#### Exercise materials

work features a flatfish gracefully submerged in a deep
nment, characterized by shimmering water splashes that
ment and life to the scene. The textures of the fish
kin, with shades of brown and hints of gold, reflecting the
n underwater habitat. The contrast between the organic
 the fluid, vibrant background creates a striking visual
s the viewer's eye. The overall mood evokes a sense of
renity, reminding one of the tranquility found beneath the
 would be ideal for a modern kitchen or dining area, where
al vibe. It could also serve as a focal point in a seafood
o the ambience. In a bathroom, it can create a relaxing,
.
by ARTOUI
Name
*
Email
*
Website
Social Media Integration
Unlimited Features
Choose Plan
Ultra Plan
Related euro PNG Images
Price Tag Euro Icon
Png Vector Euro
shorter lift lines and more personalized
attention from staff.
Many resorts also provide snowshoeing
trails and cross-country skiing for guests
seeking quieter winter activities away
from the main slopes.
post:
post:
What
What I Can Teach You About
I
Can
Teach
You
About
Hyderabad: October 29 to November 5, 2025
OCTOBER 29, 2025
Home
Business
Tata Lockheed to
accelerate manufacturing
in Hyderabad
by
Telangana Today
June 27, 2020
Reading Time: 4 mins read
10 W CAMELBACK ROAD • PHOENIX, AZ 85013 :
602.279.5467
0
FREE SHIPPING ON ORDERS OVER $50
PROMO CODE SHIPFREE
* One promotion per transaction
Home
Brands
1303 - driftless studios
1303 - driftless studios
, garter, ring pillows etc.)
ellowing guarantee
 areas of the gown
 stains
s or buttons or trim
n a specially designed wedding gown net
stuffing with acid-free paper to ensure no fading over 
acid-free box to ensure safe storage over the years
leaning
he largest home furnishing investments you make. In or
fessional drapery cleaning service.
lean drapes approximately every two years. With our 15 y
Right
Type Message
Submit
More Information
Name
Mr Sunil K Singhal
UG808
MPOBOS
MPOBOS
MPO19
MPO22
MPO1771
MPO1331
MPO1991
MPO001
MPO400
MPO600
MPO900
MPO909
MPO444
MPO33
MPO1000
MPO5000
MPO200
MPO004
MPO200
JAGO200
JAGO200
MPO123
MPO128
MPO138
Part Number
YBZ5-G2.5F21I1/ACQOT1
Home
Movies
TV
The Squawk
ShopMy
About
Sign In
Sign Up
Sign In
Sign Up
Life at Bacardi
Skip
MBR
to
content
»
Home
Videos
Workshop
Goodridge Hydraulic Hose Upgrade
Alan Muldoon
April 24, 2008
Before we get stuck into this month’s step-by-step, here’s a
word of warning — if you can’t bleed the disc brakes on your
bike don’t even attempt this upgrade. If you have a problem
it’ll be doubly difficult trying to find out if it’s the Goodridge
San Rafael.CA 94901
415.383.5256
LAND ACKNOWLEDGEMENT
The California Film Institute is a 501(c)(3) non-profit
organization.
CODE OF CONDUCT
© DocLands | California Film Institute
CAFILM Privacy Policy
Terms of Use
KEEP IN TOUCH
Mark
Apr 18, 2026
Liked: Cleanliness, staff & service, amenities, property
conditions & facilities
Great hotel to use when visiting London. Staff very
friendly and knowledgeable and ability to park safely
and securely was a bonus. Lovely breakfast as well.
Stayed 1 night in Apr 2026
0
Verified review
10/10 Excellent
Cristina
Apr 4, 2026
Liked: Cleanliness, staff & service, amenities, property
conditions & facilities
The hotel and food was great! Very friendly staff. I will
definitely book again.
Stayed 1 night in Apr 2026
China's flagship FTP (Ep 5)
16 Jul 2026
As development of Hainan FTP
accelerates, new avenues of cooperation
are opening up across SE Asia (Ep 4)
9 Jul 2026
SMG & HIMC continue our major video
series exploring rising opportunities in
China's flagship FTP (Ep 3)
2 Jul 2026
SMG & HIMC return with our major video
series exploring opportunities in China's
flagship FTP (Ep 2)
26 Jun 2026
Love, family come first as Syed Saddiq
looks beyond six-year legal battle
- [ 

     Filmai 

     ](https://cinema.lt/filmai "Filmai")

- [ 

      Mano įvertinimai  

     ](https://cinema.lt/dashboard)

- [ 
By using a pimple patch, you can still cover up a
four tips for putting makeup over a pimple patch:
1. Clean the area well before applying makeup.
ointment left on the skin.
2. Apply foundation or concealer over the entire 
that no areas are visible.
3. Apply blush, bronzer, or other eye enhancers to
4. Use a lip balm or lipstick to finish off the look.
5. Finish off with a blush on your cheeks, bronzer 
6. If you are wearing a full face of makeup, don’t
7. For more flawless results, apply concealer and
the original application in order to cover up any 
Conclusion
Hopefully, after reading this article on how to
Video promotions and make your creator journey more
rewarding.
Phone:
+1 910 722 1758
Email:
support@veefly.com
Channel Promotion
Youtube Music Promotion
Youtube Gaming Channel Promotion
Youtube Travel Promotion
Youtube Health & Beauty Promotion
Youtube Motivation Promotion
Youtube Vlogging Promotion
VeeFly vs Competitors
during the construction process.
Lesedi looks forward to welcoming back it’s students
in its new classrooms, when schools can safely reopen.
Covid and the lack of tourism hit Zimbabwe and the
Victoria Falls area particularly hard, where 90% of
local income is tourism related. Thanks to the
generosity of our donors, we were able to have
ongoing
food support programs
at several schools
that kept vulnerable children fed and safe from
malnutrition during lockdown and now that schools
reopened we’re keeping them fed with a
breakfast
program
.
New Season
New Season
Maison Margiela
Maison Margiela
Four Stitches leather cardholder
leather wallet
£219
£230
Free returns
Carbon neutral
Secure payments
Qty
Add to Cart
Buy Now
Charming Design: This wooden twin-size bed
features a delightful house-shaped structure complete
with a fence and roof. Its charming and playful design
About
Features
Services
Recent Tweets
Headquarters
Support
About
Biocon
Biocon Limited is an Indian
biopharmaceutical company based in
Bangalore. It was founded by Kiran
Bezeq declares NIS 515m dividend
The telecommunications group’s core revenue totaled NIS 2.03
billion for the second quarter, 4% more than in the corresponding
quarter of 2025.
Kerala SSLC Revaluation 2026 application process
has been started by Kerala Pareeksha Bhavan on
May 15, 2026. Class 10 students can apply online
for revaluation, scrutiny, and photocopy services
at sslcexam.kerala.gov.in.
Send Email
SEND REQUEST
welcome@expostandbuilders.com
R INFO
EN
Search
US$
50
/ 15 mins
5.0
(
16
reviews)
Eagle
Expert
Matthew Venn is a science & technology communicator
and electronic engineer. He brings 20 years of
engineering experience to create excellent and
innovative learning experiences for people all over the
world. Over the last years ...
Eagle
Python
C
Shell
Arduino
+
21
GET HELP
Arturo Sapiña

########

Problem statement:
Give only the number of lines in the records that contain the string "flagship".

Reply:
3